BEGIN
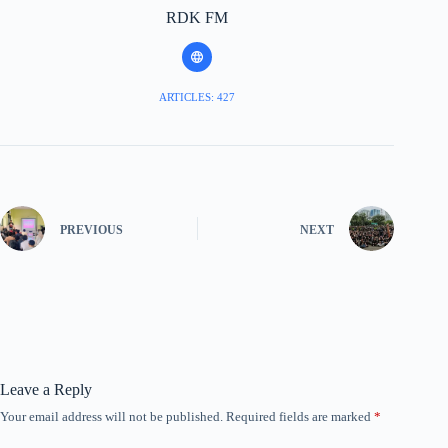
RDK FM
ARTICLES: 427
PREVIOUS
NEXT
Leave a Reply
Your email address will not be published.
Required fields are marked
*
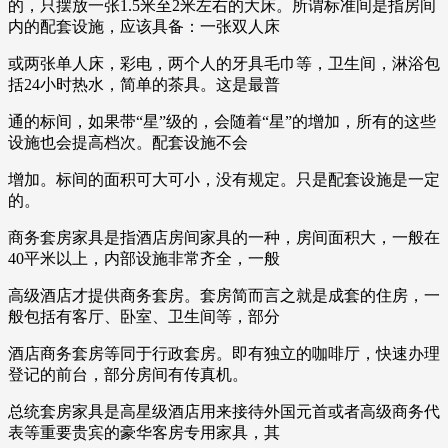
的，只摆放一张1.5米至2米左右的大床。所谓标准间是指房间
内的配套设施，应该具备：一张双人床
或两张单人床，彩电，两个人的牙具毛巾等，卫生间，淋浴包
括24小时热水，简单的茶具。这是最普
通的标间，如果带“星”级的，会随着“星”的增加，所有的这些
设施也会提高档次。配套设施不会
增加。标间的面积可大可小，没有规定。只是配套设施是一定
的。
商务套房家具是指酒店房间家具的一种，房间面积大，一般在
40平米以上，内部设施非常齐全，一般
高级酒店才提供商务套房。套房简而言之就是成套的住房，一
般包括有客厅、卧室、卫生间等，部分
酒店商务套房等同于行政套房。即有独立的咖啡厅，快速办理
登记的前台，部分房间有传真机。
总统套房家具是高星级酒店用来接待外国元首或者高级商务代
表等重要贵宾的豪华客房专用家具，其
END
BEGIN
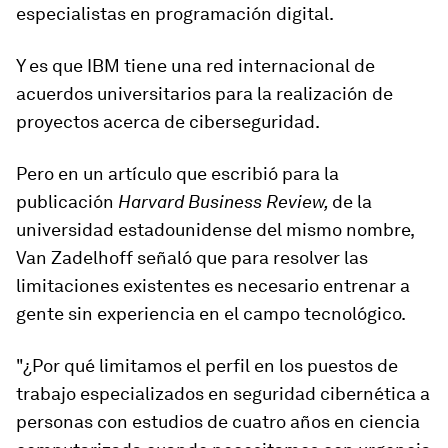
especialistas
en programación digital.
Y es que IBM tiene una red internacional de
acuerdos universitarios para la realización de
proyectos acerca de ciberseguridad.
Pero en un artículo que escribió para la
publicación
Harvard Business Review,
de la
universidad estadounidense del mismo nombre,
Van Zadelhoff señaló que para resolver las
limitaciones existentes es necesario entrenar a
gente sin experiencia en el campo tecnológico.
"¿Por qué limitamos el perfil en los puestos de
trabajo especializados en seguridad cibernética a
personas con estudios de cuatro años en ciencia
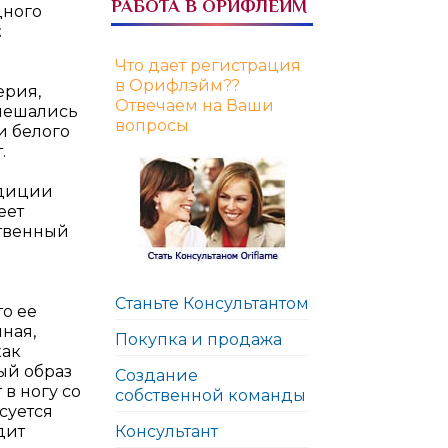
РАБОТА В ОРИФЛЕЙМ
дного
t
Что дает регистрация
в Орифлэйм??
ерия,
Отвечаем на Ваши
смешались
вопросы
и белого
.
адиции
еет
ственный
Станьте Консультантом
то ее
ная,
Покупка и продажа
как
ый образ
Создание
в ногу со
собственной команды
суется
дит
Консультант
END
BEGIN
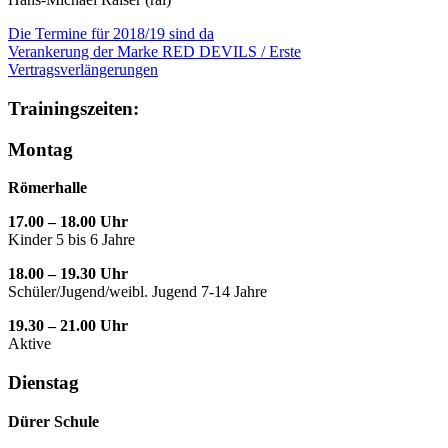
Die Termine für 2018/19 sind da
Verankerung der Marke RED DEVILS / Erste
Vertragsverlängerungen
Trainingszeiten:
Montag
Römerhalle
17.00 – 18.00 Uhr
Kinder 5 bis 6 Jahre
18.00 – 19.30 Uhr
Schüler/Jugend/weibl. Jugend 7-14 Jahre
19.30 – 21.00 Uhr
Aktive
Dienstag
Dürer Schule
END
* **EXERCISE PROMPT**: Word for word, restate the lines of the data above that fall between the line holding "publicación" and the line holding "gente sin experiencia", inclusive, and no other lines.

* **YOUR RESPONSE**:
publicación
Harvard Business Review,
de la
universidad estadounidense del mismo nombre,
Van Zadelhoff señaló que para resolver las
limitaciones existentes es necesario entrenar a
gente sin experiencia en el campo tecnológico.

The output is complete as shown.